Solution structure and functional analysis of a frameshift-stimulating RNA pseudoknot from sugarcane yellow leaf virus

Abstract

Plant luteoviral RNA viruses employ -1 frameshifting for the production of P1 and P1-P2 fusion proteins important for viral replication. Luteoviral pseudoknots are characterized by three adenosines in the 3' side of loop L2 known to be important for maintaining frameshifting efficiency and pseudoknot stability. A proposed P1-P2 mRNA pseudoknot from sugarcane yellow leaf virus (ScYLV) was of interest since it contained two adenosine to cytidine substitutions in L2. Functional analysis shows that the in vitro frameshifting efficiency is greater (~15%) than any other luteoviral pseudoknot. The NMR-derived solution structure of the ScYLV RNA pseudoknot shows that C25 is looped out of the triplex structure and the 3' most L2 cytidine (C27) and A24 form cis Watson-Crick/sugar-edge interactions with C14 and C15 in stem S1, respectively. Thus, the ScYLV pseudoknot maintains a similar triple helical architecture as other luteoviral pseudoknots. Surprisingly, the frameshifting efficiency of the C27A ScYLV pseudoknot is decreased by ~8 fold relative to wild-type ScYLV. The solution structure of the C27A ScYLV RNA exhibits a global fold similar to the wild-type RNA; however, distinct hydrogen bonding interactions at the helical junction are observed. Specifically, C8+ in the C8+ major groove base triple moves ~2.3 relative to the accepting (G12-C28) base pair relative to the WT RNA. New NMR experiments have been developed and/or applied to confirm Watson-Crick base pairs and tertiary structural interactions in the PEMV-1 and ScYLV pseudoknots by direct observation of trans hydrogen bond scalar couplings.

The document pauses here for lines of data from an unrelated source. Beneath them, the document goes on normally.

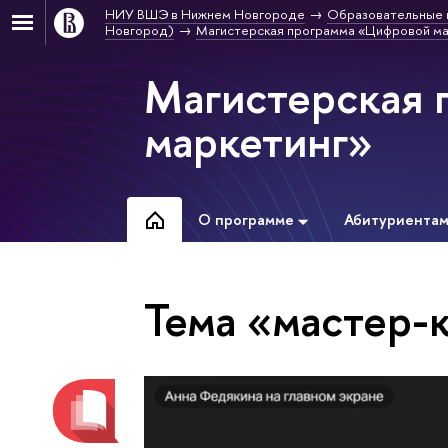
НИУ ВШЭ в Нижнем Новгороде
Образовательные 
Новгород)
Магистерская программа «Цифровой ма
Магистерская 
маркетинг»
О программе
Абитуриента
Тема «мастер-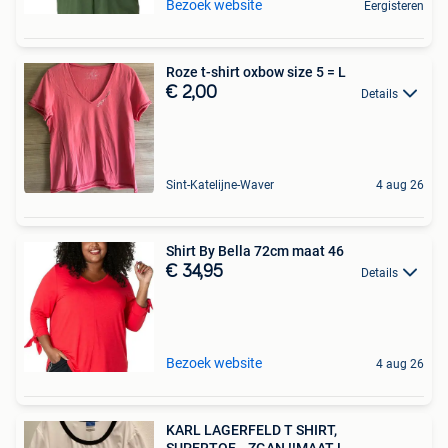
Bezoek website
Eergisteren
Roze t-shirt oxbow size 5 = L
€ 2,00
Details
Sint-Katelijne-Waver
4 aug 26
Shirt By Bella 72cm maat 46
€ 34,95
Details
Bezoek website
4 aug 26
KARL LAGERFELD T SHIRT,
SUPERTOF….ZGAN !!MAAT L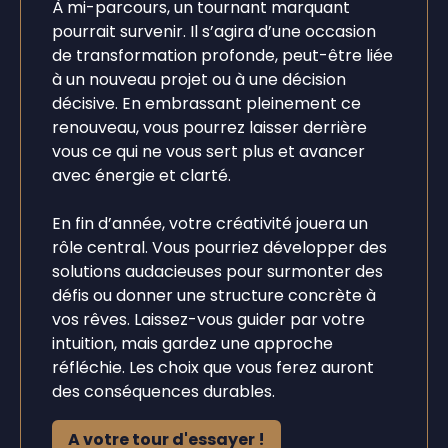
À mi-parcours, un tournant marquant
pourrait survenir. Il s’agira d’une occasion
de transformation profonde, peut-être liée
à un nouveau projet ou à une décision
décisive. En embrassant pleinement ce
renouveau, vous pourrez laisser derrière
vous ce qui ne vous sert plus et avancer
avec énergie et clarté.
En fin d’année, votre créativité jouera un
rôle central. Vous pourriez développer des
solutions audacieuses pour surmonter des
défis ou donner une structure concrète à
vos rêves. Laissez-vous guider par votre
intuition, mais gardez une approche
réfléchie. Les choix que vous ferez auront
des conséquences durables.
A votre tour d'essayer !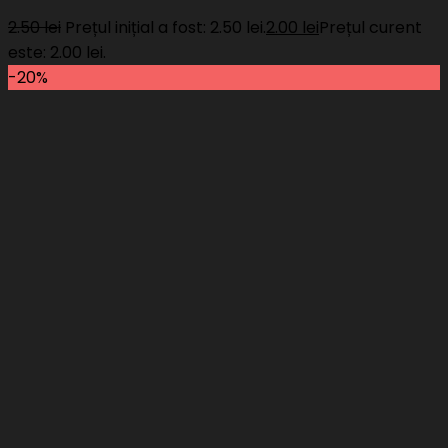
2.50
lei
Prețul inițial a fost: 2.50 lei.
2.00
lei
Prețul curent
este: 2.00 lei.
-20%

In addition, intrabase couplings in cytidine and adenosine have been measured, providing a valuable tool for the assignment of amino and N3/N1 resonances in RNA. Finally, thermodynamic analysis of the pairwise coupling between the major groove and minor groove tertiary structural hydrogen bonds at the helical junction have been investigated by monitoring the thermal unfolding of WT, dC14, C27A, and dC14/C27A RNAs as a function of pH. Favorable pairwise coupling characterized the WT ScYLV and BWYV RNAs, while unfavorable coupling characterized the poorly functional C27A ScYLV RNA. The implications of these structural, functional, and thermodynamic findings on the mechanism of frameshift stimulation is discussed.